==== GIVEN RECORDS

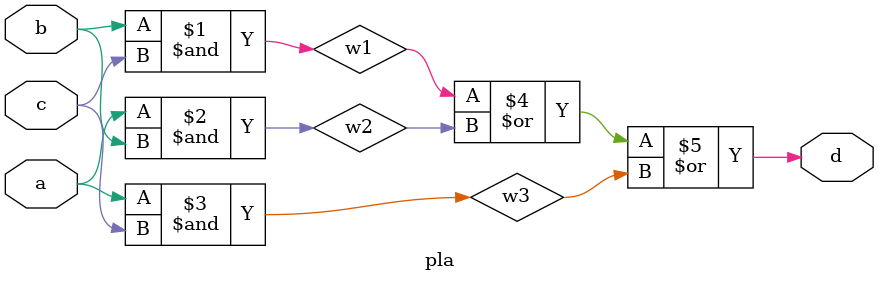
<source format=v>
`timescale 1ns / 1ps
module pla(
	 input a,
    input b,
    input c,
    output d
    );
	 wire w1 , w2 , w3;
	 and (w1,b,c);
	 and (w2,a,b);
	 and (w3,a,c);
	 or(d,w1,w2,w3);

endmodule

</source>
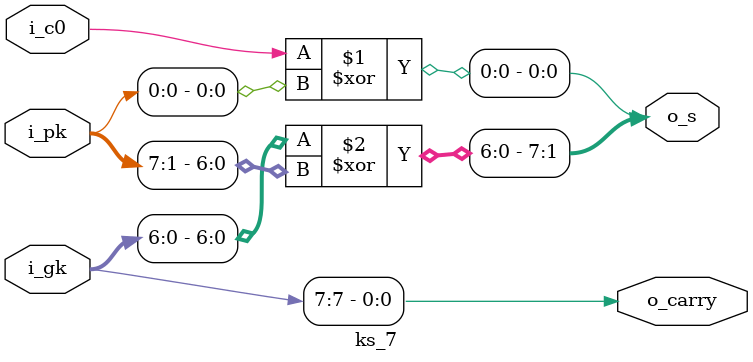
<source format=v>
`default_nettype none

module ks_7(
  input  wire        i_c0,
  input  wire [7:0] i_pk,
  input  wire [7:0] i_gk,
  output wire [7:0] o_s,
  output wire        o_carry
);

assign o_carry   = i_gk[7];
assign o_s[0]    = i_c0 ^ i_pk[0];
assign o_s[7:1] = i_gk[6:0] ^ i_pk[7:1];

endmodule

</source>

========
==== GIVEN RECORDS

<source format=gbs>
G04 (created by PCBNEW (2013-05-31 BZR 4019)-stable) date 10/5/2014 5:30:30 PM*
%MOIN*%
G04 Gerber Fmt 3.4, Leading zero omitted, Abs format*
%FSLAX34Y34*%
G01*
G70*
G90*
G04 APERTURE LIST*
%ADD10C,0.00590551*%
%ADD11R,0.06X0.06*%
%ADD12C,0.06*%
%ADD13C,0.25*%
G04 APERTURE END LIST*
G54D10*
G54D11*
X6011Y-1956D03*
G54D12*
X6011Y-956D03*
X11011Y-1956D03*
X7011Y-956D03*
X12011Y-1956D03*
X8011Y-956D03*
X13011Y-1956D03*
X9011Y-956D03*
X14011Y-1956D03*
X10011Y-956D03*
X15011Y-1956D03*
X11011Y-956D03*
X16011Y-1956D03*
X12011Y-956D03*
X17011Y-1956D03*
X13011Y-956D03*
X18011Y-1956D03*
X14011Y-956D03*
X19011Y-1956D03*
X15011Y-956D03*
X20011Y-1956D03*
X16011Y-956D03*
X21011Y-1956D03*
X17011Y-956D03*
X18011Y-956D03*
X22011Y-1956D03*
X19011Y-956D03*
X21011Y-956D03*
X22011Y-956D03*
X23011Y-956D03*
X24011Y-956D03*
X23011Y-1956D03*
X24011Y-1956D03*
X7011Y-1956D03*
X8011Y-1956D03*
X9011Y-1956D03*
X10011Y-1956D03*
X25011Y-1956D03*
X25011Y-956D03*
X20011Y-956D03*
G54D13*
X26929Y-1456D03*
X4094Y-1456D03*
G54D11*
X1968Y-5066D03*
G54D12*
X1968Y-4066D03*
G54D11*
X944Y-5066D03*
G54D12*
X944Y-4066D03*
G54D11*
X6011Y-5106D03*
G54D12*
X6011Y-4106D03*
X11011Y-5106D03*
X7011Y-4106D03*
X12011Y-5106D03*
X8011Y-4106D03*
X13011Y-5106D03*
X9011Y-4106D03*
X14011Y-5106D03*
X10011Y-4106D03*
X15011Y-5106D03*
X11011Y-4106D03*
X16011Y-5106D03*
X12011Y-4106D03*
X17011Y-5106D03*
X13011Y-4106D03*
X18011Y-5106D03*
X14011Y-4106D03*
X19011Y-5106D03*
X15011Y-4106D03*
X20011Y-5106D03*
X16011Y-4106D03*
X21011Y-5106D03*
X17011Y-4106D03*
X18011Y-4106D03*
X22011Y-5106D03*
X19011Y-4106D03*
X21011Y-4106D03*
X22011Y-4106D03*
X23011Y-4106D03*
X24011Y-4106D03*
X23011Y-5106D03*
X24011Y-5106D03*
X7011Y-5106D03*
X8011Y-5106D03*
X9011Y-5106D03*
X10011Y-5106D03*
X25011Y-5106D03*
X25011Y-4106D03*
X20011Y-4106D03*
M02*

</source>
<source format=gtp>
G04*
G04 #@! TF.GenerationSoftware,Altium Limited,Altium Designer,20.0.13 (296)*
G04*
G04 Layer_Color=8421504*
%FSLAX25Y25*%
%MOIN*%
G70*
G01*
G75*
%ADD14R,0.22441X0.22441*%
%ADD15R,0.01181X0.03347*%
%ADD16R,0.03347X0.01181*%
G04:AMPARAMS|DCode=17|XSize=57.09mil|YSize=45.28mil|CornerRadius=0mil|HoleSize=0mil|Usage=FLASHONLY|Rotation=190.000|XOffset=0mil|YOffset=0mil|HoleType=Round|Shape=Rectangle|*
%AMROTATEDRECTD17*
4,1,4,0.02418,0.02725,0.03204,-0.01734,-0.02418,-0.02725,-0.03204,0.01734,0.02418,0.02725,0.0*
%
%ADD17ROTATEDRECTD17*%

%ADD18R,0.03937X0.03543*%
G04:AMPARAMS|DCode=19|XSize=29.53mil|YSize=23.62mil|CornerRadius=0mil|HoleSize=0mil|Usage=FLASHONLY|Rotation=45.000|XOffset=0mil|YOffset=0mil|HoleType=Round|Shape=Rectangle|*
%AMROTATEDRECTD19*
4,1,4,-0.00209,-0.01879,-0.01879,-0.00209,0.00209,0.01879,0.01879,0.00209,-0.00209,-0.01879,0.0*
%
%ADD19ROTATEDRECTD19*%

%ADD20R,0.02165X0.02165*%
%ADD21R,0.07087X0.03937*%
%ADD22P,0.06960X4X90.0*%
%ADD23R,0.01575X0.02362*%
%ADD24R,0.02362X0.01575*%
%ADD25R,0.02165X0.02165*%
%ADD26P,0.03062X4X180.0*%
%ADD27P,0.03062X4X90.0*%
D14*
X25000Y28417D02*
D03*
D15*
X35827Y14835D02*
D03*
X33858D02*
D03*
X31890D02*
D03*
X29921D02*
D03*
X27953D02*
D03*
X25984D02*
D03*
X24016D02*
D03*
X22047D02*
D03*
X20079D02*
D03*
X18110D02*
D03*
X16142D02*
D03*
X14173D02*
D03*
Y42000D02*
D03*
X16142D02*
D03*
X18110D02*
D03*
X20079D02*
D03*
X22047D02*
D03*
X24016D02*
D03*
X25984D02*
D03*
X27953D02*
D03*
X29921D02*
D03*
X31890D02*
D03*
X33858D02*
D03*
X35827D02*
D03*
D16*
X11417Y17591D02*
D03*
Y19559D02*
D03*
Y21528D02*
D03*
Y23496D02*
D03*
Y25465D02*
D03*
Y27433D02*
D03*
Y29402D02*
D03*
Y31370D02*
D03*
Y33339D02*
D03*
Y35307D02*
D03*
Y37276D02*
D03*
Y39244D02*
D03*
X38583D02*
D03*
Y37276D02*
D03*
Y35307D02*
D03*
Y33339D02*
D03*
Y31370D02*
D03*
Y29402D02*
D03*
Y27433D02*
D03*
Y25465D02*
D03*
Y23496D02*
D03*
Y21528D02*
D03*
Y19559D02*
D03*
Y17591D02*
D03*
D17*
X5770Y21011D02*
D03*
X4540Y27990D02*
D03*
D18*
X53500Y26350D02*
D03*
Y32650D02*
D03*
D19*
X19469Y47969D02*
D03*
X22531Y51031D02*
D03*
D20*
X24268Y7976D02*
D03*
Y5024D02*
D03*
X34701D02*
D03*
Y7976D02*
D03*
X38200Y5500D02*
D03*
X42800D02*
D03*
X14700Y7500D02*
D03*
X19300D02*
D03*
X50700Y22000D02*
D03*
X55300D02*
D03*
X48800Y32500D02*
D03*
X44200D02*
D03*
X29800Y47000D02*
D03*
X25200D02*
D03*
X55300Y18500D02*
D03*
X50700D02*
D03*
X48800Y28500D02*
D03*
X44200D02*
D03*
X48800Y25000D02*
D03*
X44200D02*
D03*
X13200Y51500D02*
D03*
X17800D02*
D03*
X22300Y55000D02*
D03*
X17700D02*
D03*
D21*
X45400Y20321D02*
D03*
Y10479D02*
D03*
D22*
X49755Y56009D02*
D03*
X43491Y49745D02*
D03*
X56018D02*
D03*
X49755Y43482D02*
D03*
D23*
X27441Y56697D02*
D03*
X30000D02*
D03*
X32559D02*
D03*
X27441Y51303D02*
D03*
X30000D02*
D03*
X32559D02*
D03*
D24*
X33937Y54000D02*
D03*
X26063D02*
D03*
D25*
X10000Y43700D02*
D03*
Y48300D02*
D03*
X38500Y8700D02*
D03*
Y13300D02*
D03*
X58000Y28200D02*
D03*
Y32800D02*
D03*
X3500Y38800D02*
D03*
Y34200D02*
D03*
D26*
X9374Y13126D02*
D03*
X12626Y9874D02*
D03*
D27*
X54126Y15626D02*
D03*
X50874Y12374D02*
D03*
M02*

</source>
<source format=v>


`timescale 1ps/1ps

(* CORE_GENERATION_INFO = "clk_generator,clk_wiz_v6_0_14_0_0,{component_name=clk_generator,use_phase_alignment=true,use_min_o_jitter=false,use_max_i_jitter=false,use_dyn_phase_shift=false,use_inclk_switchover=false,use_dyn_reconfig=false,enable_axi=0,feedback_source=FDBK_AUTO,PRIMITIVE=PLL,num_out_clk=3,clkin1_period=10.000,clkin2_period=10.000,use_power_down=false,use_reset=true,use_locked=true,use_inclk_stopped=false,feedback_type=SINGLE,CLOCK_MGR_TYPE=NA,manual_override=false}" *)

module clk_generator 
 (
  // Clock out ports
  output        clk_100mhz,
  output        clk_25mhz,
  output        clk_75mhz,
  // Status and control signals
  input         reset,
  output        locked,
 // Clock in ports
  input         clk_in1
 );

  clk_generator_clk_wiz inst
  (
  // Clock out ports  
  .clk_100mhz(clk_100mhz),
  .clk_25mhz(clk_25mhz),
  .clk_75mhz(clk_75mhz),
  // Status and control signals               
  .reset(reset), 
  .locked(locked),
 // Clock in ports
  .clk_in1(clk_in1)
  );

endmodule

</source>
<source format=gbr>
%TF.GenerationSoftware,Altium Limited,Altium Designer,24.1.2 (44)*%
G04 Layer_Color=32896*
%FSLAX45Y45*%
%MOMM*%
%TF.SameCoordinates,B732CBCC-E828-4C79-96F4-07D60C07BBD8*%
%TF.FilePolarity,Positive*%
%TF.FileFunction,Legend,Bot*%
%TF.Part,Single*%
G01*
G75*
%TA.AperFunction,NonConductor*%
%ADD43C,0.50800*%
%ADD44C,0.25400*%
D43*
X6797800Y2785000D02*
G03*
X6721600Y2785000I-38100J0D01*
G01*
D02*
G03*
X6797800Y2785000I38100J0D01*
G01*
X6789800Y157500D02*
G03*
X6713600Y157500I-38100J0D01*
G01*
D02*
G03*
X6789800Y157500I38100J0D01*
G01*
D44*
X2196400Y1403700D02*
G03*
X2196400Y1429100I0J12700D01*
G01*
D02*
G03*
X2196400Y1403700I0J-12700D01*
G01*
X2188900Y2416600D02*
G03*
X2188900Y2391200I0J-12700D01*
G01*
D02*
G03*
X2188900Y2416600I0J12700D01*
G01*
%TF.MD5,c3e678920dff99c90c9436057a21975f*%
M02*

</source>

========

▶ **PROBLEM**
Filter the records, keeping only lines that contain "Shape", and show those lines.

▶ **WRITTEN RESPONSE**
G04:AMPARAMS|DCode=17|XSize=57.09mil|YSize=45.28mil|CornerRadius=0mil|HoleSize=0mil|Usage=FLASHONLY|Rotation=190.000|XOffset=0mil|YOffset=0mil|HoleType=Round|Shape=Rectangle|*
G04:AMPARAMS|DCode=19|XSize=29.53mil|YSize=23.62mil|CornerRadius=0mil|HoleSize=0mil|Usage=FLASHONLY|Rotation=45.000|XOffset=0mil|YOffset=0mil|HoleType=Round|Shape=Rectangle|*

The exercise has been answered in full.